Você me deu a mão

Você me deu a mão naquela noite
escura em que lágrimas quentes escorriam por minhas bochechas. Meu coração
adolescente sofria com problemas típicos da idade: amizades mal acabadas,
autoestima na altura dos pés, sonhos impossíveis e alguns dilemas aqui e outros
ali. Tua mão não alcançou apenas o meu lado físico, mas a minha alma também e
foi mais calmante do que um rio de chá de camomila seria.
Aos 16 anos voltei a ter cinco e
aprendi a ser uma garotinha de novo, aquela menina do sorriso livre e coração
aberto que não tinha receio algum de confiar em seu Pai. Pai, foi isso o que o
Senhor me ensinou naquela noite, Seu amor era tão imenso que escolheu ser meu
Pai. Enquanto estava embrulhada no meu edredom de flores, imaginei que Você
estava afagando meus cabelos e sussurrando uma canção de ninar para mim. Quando
acordei na manhã seguinte percebi que um sorriso bobo e apaixonado não saía dos
meus lábios, e enquanto tomava um café quentinho algo em meu coração me lembrou
que seria bom ler a Bíblia naquela manhã.
Voltei para o meu quarto e tirei
a Bíblia rosa do seu lugar privilegiado na estante. Abri aleatoriamente e sorri
quando percebi que estava em I Coríntios 13. O meu capítulo preferido! Aquele
que me fazia suspirar com uma história de amor segundo os planos de Deus. Só
que naquela manhã, enquanto relia sobre o amor, não foi em um rapaz que eu
pensei, foi naquele Pai que me visitara e sacara minhas lágrimas na noite
passada.
Aquele amor que é paciente e
bondoso, que não inveja nem se vangloria, que não se orgulha, não maltrata e nem procura seus próprios
interessantes… Aquele amor é Deus, Ele é o próprio amor! Sem esse amor não
adianta falar as línguas dos homens e dos anjos, não há porque ter dons e ser
conhecedor de todas as coisas, sem amor somos N-A-D-A! O que nos faz ser é o
A-M-O-R e este amor é D-E-U-S.

Você me deu a mão e me conduziu
por um caminho em que a base era o amor, enquanto eu confiasse nele e
depositasse minha fé, barreiras por maiores que fossem surgiriam a minha
frente, mas seriam destruídas por sua mão poderosa. O seu amor me fez
compreender que a arte tem grande valor para o artista e que ele não está
disposto a abandonar sua obra.   
Havia uma mão segurando a minha, mesmo que eu não sentisse uma mão na minha de verdade, mesmo que só parecesse uma grande metáfora… E com o passar dos dias constatei aquela verdade, porque mesmo não estando fisicamente ali, sua presença era sentida no meu coração, fosse em dias de flores ou de vendavais. 
Alguns anos depois continuo sentindo o meu Pai aqui, ele me guia por uma longa estrada, em alguns pontos encontramos desertos e climas áridos, outras vezes passamos um tempo em jardins floridos ou montanhas que me permitem admirar a lua e as estrelas. E o mais legal de tudo é que aquele amor que é vida, que é fôlego continua batendo aqui dentro e me levando por caminhos que jamais ousei sonhar. 
“Assim, permanecem agora estes três: a fé, a esperança e o amor. O mais deles, porém, é o amor.”
– I Co. 13:13.

***

Este texto faz parte do Projeto Literário 16 on 16, onde 16 blogueiros, todo dia 16 produzem um texto sobre um tema selecionado. O tema deste mês foi: “E quando chega a noite…” Confira os textos dos demais participantes!

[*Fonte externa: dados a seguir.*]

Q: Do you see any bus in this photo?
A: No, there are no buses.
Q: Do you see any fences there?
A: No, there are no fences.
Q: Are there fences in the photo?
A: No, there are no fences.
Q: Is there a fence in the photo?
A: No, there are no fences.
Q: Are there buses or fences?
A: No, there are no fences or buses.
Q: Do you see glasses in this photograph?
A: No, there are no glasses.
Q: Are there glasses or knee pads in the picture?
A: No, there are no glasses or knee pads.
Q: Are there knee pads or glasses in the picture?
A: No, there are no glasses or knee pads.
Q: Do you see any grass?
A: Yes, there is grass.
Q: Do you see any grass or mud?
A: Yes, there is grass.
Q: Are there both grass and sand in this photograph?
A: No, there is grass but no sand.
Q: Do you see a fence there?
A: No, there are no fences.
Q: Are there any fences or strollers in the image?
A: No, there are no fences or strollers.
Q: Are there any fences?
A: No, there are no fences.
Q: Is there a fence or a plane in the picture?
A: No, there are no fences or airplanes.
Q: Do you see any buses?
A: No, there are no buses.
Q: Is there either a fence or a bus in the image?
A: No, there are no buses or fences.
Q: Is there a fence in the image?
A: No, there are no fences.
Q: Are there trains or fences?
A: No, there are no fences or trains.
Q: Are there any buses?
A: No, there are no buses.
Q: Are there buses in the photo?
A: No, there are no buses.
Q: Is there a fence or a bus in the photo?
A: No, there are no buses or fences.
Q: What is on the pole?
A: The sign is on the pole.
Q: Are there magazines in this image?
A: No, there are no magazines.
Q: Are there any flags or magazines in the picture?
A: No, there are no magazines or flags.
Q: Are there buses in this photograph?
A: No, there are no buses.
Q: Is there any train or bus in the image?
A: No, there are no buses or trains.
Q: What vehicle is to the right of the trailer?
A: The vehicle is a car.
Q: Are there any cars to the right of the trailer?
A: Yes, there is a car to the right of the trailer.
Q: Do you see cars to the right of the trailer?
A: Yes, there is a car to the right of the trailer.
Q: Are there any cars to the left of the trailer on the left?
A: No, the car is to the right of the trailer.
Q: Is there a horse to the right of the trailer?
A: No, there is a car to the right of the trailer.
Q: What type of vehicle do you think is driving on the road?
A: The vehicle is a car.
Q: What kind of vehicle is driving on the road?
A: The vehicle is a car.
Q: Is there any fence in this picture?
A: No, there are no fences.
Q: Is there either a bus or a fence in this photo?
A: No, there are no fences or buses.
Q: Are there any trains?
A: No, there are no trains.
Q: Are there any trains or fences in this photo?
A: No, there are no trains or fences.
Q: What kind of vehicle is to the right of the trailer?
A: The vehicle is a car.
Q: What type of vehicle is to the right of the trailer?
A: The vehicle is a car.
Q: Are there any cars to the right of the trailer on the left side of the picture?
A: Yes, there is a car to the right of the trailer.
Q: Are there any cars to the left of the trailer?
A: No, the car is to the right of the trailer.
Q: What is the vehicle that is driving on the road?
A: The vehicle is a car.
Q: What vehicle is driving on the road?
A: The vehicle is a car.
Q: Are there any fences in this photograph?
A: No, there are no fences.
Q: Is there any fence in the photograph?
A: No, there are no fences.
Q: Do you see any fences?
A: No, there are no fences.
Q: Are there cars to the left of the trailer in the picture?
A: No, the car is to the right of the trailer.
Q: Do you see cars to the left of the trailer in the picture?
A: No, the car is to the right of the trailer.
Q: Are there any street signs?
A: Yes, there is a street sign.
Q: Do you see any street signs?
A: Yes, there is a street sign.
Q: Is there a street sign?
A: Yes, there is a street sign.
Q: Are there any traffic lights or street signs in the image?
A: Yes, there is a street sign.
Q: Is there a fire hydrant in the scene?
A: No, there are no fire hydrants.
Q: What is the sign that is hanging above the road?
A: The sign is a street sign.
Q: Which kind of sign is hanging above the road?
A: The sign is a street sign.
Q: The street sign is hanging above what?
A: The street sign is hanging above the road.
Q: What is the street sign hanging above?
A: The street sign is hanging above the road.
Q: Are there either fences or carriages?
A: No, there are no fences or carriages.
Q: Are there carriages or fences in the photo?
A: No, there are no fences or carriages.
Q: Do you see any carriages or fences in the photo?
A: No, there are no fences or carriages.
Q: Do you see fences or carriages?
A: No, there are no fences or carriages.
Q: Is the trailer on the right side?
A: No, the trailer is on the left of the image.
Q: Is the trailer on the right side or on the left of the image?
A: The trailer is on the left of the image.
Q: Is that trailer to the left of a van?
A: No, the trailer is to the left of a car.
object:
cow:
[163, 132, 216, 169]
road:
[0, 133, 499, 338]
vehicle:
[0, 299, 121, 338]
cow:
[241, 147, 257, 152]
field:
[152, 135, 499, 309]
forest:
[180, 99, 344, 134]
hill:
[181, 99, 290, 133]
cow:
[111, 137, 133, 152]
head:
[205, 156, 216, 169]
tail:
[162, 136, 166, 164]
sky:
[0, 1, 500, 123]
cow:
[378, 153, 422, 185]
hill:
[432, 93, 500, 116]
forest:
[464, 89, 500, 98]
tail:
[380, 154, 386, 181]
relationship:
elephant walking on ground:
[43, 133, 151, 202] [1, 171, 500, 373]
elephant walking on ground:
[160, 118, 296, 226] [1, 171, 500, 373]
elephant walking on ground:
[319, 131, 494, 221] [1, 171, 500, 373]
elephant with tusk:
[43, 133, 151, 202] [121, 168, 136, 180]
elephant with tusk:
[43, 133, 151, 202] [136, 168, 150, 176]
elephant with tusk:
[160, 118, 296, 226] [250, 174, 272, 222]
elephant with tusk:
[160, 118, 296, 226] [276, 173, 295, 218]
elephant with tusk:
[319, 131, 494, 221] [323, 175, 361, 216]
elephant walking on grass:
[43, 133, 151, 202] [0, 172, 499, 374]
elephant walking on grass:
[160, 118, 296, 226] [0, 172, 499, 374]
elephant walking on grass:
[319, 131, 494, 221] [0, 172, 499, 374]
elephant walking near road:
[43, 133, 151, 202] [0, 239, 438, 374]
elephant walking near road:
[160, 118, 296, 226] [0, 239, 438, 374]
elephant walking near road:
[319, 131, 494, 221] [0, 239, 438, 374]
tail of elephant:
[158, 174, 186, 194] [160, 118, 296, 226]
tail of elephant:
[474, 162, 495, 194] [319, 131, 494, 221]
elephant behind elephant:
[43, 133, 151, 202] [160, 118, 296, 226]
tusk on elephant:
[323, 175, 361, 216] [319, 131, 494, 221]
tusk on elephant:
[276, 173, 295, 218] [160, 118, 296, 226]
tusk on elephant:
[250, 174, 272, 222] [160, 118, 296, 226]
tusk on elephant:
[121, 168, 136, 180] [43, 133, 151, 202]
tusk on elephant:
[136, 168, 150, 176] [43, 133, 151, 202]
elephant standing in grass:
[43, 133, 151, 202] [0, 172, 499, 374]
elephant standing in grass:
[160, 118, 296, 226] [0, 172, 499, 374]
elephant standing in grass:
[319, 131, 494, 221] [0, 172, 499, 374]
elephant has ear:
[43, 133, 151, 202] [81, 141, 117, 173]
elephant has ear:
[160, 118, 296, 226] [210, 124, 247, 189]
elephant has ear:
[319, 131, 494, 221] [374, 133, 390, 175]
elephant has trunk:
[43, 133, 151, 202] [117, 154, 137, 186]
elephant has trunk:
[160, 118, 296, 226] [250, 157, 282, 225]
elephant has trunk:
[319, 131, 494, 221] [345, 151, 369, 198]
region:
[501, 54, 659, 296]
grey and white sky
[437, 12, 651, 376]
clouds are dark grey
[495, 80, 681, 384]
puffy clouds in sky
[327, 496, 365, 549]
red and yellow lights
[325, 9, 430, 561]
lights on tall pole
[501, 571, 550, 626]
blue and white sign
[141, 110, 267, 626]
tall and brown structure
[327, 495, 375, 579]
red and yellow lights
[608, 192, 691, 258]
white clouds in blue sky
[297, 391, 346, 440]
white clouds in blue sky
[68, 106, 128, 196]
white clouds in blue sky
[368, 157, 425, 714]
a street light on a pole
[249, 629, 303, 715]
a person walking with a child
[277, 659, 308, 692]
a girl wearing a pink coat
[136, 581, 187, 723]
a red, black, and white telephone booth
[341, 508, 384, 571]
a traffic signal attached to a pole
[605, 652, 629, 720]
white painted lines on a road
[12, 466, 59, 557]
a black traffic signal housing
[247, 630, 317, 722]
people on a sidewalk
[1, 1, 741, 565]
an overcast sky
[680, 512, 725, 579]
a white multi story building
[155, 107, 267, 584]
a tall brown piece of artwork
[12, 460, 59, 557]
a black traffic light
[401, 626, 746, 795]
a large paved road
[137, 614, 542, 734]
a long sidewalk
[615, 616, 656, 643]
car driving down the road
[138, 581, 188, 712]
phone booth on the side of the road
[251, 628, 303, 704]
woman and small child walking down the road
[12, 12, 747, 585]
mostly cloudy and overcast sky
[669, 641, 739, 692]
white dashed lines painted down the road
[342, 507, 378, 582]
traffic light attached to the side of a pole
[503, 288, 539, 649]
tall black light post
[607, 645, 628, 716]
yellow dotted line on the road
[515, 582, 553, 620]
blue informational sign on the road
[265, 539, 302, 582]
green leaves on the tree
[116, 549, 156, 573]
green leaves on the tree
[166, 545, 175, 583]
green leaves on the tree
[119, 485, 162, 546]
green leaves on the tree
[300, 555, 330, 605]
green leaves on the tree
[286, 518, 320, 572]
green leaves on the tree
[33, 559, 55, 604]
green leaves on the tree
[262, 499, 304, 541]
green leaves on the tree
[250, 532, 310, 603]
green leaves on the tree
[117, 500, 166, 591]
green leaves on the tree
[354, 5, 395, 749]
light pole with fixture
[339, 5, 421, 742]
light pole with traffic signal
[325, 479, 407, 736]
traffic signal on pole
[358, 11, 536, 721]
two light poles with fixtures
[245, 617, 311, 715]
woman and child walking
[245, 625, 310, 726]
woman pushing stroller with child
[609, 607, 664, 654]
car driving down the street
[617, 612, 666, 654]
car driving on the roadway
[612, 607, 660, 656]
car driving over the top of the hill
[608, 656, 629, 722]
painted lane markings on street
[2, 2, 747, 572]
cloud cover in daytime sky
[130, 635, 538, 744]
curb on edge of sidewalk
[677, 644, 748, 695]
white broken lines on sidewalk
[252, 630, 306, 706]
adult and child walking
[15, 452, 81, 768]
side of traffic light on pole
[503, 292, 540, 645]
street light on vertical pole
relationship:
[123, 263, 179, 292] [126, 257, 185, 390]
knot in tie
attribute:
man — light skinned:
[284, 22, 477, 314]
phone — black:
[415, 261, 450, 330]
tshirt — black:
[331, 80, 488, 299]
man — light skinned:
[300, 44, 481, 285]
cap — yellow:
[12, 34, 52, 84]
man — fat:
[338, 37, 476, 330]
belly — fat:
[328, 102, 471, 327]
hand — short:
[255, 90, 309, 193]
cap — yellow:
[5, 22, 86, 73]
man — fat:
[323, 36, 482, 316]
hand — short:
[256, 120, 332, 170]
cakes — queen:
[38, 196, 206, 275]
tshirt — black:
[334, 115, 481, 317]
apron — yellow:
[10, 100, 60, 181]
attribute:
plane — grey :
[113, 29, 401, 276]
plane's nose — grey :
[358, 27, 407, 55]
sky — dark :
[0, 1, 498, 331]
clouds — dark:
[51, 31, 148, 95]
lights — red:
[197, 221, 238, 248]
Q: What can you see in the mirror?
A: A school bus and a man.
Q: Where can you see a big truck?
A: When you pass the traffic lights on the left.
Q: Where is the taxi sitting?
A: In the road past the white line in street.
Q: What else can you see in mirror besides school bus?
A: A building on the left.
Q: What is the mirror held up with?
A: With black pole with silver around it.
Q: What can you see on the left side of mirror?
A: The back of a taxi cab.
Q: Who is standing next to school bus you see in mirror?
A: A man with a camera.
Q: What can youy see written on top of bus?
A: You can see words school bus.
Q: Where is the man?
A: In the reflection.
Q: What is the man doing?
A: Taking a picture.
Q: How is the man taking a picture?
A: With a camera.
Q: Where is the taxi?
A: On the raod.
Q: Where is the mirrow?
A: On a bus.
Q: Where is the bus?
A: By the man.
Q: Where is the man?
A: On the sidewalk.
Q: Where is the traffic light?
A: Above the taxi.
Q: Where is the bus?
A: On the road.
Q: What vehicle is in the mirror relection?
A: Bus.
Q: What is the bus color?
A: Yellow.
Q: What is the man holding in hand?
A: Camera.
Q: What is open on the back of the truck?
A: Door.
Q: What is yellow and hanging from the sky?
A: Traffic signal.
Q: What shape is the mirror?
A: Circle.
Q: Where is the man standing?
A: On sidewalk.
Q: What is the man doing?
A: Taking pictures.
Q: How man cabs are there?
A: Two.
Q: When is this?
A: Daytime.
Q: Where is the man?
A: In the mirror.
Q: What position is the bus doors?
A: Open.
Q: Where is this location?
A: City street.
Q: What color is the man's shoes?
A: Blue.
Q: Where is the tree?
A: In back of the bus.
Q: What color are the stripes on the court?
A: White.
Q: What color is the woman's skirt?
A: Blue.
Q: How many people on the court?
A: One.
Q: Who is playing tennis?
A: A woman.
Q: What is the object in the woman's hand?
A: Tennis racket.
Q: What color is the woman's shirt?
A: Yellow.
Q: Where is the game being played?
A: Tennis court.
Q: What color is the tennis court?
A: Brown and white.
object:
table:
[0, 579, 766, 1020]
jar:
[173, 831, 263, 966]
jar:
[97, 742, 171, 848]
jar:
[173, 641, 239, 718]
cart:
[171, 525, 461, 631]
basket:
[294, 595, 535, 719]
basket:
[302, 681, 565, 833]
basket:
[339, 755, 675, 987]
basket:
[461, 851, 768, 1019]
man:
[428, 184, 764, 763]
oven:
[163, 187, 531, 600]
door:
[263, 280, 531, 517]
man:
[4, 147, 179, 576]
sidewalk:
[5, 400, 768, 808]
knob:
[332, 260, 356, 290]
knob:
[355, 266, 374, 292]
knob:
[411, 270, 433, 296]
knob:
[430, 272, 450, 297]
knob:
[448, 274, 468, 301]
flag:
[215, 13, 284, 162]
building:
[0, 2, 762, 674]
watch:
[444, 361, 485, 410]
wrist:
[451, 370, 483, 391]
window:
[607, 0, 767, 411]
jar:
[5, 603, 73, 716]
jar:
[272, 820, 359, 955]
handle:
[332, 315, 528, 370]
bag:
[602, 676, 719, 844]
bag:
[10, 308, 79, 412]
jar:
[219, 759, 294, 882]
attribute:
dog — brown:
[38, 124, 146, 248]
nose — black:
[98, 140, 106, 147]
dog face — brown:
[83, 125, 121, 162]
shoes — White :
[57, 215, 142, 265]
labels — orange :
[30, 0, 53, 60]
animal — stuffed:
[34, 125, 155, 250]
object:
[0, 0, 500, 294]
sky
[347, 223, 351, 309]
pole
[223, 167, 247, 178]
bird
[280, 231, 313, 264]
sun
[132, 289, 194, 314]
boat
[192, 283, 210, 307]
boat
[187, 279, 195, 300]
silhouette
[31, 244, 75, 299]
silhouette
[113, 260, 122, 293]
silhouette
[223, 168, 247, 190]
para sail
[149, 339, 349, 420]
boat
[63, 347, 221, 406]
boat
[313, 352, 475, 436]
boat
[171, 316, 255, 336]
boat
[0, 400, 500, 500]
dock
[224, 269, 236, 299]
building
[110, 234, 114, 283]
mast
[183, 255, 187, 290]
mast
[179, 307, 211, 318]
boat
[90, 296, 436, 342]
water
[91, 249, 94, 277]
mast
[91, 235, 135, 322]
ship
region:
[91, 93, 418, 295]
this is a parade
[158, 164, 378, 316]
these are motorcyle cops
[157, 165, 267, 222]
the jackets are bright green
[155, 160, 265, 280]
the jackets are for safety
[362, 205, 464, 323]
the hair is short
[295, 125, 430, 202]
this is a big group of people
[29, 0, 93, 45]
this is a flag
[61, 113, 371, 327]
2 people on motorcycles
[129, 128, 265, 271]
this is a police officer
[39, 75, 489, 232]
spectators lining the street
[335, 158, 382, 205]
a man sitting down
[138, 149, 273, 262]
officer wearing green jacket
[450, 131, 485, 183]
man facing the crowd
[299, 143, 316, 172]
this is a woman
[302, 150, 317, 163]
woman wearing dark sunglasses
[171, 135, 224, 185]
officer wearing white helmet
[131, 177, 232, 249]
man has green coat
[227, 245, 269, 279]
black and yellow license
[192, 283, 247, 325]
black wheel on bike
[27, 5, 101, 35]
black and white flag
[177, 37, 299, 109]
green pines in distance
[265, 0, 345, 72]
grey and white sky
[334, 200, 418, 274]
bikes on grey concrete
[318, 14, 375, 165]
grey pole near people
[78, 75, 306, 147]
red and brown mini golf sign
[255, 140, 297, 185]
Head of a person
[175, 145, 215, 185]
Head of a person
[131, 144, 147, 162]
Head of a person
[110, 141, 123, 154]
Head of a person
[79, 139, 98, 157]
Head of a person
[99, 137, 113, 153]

7 comentários sobre “Você me deu a mão”

  1. Olá.
    Eu estou procurando alguém com espírito de liderança, para criar um projeto, onde uni os escritores de ficção cristã. Vejo que estão espalhados e escondidos, enquanto muitos leitores anseiam por livros.
    Pode contar com a minha ajuda, caso faça.

    1. Olá! Que convite maravilhoso *-*
      Escrever é uma paixão, mas não vejo razão se não for pra Jesus! Adoraria participar de um projeto sim, pode me contar mais detalhes da sua ideia?

    2. O projeto não é meu, mas sim a ideia.
      A ideia era que uma pessoa que tivesse um meio de comunicação, como twitter, site, blog, fizesse um projeto para unir os escritores cristãos. Há muitos evangélicos por ai, querendo ler e também muitos tentando ser lidos.
      Você podia fazer essa união;

  2. Que texto maravilhoso ♥ Apesar de não ser muito religiosa, sempre tenho essa sensação de ter sido pega pela mão e conduzida pelos caminhos da vida. É tão bom saber que temos com que contar, para quem dar uma prece.